Rouzer took nearly 60 percent of the vote in the 11 precincts in Wayne that are part of the district, picking up 9,541 votes to Carroll's 6,420.

In Johnston County, it was much closer, with Rouzer finishing with only 191 more votes than Carroll out of the more than 68,000 cast. Rouzer tallied 34,329 to Carroll's 34,138.

The 12th District seat had been held for the past six years by Republican Fred Smith, who chose to run for governor and lost in the primary.

Rouzer complimented Carroll on his campaign and called him "a fine man."

"I have a lot of respect for Kay Carroll and his family," Rouzer said.

He attributed his win partly to the conservative nature of the district, but said Carroll's name recognition was a hurdle he still had to overcome. Carroll has served on the Johnston County Board of Education for 16 years.

Rouzer said his message of conservative values and more responsible government in Raleigh resonated with voters.

"I just want to thank all those people who prayed so hard and worked so hard for me, they won this election for me," Rouzer said.

He said he plans to revisit the locations where he campaigned over the past few months and thank voters personally.

"I plan to be extremely accessible to the people of Wayne County, and I look forward to serving them," Rouzer said.

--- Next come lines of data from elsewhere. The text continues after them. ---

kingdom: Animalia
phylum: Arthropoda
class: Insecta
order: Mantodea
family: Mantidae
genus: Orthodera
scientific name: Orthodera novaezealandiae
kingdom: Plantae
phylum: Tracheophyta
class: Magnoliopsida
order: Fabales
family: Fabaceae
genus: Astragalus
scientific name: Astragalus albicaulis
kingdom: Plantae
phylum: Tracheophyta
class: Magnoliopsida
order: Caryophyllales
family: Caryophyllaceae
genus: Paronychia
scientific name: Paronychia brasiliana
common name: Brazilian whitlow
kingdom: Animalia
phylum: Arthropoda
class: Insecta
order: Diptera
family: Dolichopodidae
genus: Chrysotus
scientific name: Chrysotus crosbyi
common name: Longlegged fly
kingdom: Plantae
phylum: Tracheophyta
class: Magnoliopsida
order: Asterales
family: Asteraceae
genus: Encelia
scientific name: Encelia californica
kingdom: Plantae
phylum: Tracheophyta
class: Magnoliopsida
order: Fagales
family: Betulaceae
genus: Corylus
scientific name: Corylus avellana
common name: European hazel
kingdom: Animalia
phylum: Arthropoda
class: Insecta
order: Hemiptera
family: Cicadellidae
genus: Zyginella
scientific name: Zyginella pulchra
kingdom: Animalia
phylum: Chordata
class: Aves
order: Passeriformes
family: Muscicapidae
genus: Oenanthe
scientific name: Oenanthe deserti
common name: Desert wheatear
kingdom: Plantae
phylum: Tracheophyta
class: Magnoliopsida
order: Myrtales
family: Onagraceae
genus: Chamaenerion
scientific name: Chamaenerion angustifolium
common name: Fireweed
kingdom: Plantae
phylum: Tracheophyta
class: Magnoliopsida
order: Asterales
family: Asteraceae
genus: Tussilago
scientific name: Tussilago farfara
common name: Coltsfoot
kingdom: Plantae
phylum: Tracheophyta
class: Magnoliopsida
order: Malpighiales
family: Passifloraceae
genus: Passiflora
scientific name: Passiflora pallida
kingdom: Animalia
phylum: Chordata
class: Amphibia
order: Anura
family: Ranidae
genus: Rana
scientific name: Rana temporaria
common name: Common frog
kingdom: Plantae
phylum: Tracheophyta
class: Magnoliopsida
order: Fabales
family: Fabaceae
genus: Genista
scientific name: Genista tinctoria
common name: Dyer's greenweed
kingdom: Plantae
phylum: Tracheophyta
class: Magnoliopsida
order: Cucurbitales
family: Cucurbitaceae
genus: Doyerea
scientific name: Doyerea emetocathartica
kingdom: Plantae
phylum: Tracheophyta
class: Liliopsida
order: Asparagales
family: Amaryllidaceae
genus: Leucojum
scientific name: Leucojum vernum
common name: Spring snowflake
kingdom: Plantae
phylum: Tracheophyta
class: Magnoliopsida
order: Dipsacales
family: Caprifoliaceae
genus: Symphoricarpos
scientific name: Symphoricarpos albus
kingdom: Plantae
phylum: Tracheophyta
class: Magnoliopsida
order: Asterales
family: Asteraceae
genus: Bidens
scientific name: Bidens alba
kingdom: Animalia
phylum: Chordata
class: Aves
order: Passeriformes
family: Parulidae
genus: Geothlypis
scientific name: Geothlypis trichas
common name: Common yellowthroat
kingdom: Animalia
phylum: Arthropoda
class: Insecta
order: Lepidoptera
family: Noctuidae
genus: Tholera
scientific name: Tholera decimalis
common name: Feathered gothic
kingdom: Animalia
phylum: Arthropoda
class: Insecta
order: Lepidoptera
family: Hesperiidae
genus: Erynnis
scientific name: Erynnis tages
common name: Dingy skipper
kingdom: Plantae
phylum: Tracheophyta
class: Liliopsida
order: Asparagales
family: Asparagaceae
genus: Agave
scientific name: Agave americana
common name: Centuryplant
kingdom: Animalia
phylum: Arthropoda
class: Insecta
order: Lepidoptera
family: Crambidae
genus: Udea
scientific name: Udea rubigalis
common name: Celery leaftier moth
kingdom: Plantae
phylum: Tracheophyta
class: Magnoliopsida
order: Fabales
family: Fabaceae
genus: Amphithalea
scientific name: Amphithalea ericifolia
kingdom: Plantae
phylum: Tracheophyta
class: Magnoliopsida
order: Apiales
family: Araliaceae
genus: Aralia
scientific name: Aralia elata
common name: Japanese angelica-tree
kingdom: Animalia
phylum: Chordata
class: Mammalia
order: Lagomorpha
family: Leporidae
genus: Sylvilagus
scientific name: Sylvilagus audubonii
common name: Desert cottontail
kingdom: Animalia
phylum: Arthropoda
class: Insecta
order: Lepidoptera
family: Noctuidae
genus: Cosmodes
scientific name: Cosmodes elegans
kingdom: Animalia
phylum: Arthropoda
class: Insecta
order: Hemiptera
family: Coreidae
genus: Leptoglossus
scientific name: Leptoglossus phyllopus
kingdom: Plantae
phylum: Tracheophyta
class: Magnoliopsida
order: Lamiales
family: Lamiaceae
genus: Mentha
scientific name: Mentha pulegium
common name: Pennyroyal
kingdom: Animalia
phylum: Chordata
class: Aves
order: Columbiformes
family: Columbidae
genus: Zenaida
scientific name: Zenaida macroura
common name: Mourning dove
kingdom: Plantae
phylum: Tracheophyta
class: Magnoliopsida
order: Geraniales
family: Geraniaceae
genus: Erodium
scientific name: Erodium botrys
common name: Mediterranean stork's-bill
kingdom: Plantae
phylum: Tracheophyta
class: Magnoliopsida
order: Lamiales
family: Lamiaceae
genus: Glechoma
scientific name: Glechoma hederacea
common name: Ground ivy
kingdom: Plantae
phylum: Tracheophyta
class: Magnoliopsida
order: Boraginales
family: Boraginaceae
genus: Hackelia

Carroll said he was disappointed to lose but knew he had an uphill battle in the largely rural, conservative district. He said he had hoped his years of serving on the Board of Education would give him an edge but conceded that the district's Republican leaning proved too strong.

"I don't know of anything I'd do differently," Carroll said late Tuesday. "It's difficult to crack through the Republican voters in the district."